Impunité : le Conseil d’État protège les pratiques illégales de la police

Des CRS armés et cagoulés posent devant leur camion : c'est la CRS 8, qui n'en a rien à foutre du Conseil d'État.

Le Conseil d’État, saisi en urgence, s’est prononcé sur la question du (non) port de RIO par la plupart des agents de police. Le 5 avril 2023, il a rendu sa décision : il refuse d’imposer cette obligation légale aux forces de l’ordre, alors que c’est, en principe, la règle. La police de ce pays est au-dessus de toutes les lois, et ce avec la complaisance des plus hauts fonctionnaires et des magistrats les plus hauts placés.

Le RIO est le matricule qui permet d’identifier les forces de l’ordre (tout en garantissant leur anonymat publiquement). Le port de ce RIO est obligatoire depuis 2014. L’arrêté du 24 décembre 2013 relatif aux conditions et aux modalités du port de ce numéro d’identification individuel précise ainsi que «Les agents qui exercent leurs missions en tenue d’uniforme doivent être porteurs, au cours de l’exécution de celles-ci, de leur numéro d’identification individuel» (article 2). L’article 4 de ce même texte rappelle que sont également soumis à cette obligation «Les personnels qui exercent leurs missions en tenue civile». Le RIO doit alors être apposé sur le brassard réglementaire. Si l’interprétation de certaines lois, parfois assez floues, peut faire l’objet de débat jurisprudentiel, ce texte législatif est quant à lui particulièrement clair : tout agent de police ou de gendarmerie, en uniforme ou en civil, doit être identifiable et doit présenter un numéro d’identification individuel.

Face aux violations récurrentes et même systématiques de cette obligation légale par des personnes dépositaires de l’autorité publique, des associations de défense des droits humains, de magistrats et d’avocats ont saisi le Conseil d’État par une procédure d’urgence appelée référé-liberté, demandant ainsi à la plus haute juridiction administrative d’exiger le respect de cette loi et d’imposer des mesures contraignantes à cet effet. Ces associations considèrent en effet que la violation de cette obligation porte atteinte de manière «grave et manifestement illégale» au droit de manifester, au droit de la presse et au droit de demander des comptes à l’administration. Elle participe également à entretenir et à favoriser l’impunité des forces de l’ordre dans leur usage excessif de la force.

La décision du Conseil d’État est claire et se range derrière les chiens du pouvoir : celui-ci refuse «d’imposer au ministère de l’Intérieur d’agir pour rendre effective l’obligation faite aux forces de l’ordre de porter leur matricule d’identification en intervention», tout en reconnaissant le non-respect à grande échelle de cette obligation.

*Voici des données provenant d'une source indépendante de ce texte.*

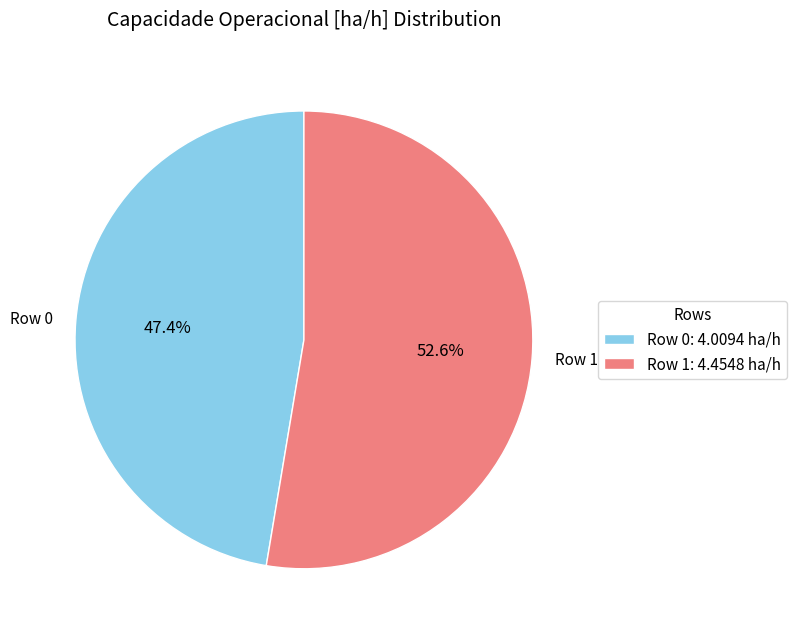

What percentage is the Row 0 slice, to the nearest percent?

47%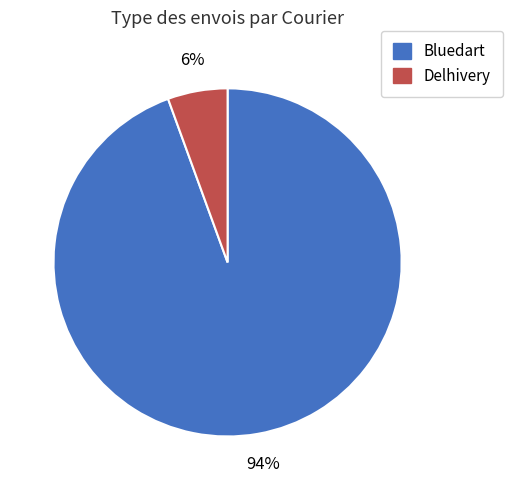

Do Delhivery and Bluedart together represent more than half of the pie?

Yes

Dans cette même logique : le gouvernement a offert des cagoules aux forces de l’ordre, les nouvelles tenues et casques de CRS sont entièrement noires. Simultanément, tout est fait pour que les détenteurs de la violences d’État soient impossibles à identifier, alors que les simples manifestants sont filmés, fichés, marqués, et démasqués en permanence. C’est la logique même d’une dictature.

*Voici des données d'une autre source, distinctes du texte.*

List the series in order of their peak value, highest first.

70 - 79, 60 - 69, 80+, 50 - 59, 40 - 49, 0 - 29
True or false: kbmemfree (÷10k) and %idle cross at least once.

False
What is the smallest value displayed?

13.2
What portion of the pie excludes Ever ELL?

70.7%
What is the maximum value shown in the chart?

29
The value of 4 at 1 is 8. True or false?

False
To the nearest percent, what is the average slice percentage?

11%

Dans un contexte de répression démesurée, où l’usage des armes de la police est sans limite, hors de tout cadre légal ; où la police, protégée par le gouvernement, bénéficie d’une impunité la plus totale ; et où les arrestations arbitraires se multiplient, le Conseil d’État cautionne les pratiques illégales de la police et protège ainsi les policiers qui commettent des exactions.